• Supplied text:
+ + +

If you spent any time during the 1980s and ’90s hanging around your local video store (I did, but then I was paid to be there), you’ll no doubt recall the names of various actors and actresses who dominated the “direct-to-VHS” action subgenre. Performers like Michael Dudikoff, Olivier Gruner, Linnea Quigley, Cynthia Rothrock, and Tim Thomerson weren’t the sort to show up on the Academy Awards red carpet or headline a $200 million superhero saga. Still, they gave it their all when they were being beaten up by the likes of Jean-Claude Van Damme or chased through a graveyard by a homicidal maniac. Earlier this month one of the most notable of these players–Gerald Dwight Hauser, better known as Wings Hauser–died at 77.
A Hollywood native, Hauser was born in 1947 to a screenwriter/producer father and an actress mother. A football player in high school (his wingback position gave him his stage name), Hauser made his screen debut at 18 in the 1967 WWII drama First to Fight, starring Chad Everett, Dean Jagger, and a young Gene Hackman (who would cross paths with Wings nearly two decades later). Rather than continue with a film career, Hauser spent the first half of the 1970s working as a folk/rock musician and street busker. He adopted the name Wings Livinryte and performed with the band Vision of Sunshine. Wings was also raising his young daughter Bright on his own (the pair lived in an abandoned garage for a time).

+ + +

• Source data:
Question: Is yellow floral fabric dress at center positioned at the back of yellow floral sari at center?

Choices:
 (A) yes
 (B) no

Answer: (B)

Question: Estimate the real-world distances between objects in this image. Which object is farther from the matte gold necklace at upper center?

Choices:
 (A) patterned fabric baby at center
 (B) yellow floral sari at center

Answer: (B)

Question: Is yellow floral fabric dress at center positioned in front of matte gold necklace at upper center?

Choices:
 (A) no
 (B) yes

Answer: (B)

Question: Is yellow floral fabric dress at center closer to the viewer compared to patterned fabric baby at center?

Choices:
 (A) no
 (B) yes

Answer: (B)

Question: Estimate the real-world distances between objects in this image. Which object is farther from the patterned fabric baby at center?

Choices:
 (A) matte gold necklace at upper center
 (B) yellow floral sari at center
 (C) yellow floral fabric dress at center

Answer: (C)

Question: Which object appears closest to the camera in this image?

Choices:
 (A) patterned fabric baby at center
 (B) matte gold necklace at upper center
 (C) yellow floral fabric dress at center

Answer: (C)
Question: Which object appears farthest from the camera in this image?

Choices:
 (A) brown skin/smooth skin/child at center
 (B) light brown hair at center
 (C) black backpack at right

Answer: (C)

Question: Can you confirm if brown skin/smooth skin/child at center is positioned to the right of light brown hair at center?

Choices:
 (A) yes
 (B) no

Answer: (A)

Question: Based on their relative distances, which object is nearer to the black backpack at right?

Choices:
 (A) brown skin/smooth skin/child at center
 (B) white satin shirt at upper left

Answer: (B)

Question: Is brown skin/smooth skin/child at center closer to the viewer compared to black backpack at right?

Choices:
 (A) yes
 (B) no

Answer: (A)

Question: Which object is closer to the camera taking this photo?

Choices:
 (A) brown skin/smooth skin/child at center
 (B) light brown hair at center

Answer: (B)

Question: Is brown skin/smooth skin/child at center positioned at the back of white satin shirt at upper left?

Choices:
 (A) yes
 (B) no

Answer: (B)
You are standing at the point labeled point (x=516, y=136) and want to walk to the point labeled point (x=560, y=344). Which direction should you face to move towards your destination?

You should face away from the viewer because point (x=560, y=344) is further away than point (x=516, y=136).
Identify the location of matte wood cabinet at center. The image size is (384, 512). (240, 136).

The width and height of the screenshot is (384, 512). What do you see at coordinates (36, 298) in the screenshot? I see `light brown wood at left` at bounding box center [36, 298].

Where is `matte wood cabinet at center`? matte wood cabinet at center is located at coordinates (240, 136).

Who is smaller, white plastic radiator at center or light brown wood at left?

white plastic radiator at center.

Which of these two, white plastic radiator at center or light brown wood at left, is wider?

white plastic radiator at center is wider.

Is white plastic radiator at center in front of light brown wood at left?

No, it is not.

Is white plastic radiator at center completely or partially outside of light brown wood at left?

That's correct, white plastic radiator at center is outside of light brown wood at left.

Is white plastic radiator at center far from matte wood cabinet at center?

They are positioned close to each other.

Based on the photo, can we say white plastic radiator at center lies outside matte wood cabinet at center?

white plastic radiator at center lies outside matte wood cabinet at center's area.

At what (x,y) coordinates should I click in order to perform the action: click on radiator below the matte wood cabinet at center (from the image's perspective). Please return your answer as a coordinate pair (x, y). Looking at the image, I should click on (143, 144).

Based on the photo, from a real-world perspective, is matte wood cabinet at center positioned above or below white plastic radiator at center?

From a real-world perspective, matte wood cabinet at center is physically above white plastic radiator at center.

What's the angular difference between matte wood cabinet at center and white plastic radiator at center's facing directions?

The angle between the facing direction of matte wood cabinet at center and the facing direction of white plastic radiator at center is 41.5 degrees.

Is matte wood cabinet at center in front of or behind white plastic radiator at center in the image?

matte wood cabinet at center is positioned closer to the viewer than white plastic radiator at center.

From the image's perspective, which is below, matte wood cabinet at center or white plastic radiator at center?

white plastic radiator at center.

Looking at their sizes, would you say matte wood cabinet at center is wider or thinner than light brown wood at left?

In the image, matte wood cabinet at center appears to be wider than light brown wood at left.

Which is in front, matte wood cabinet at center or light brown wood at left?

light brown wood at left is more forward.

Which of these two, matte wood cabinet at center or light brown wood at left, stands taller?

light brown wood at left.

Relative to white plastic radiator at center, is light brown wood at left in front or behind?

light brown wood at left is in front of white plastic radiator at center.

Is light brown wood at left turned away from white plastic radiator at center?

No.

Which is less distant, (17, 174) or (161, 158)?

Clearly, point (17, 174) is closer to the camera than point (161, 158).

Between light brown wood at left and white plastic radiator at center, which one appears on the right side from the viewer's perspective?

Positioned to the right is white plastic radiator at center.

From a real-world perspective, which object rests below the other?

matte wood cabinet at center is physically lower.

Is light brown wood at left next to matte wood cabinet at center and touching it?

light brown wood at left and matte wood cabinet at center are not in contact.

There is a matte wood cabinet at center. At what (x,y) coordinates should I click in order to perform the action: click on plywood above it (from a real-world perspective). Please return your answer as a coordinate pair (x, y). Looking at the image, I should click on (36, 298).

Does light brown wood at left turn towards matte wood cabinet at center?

+ + +

• Check your understanding:
(a) In the text about Wings Hauser, where did his stage name come from?
(b) Copy from the text about Wings Hauser the stretch from "If you spent" through "Hauser–died at 77.".

• Solutions in order:
(a) It came from his wingback position on his high school football team.

(b)
If you spent any time during the 1980s and ’90s hanging around your local video store (I did, but then I was paid to be there), you’ll no doubt recall the names of various actors and actresses who dominated the “direct-to-VHS” action subgenre. Performers like Michael Dudikoff, Olivier Gruner, Linnea Quigley, Cynthia Rothrock, and Tim Thomerson weren’t the sort to show up on the Academy Awards red carpet or headline a $200 million superhero saga. Still, they gave it their all when they were being beaten up by the likes of Jean-Claude Van Damme or chased through a graveyard by a homicidal maniac. Earlier this month one of the most notable of these players–Gerald Dwight Hauser, better known as Wings Hauser–died at 77.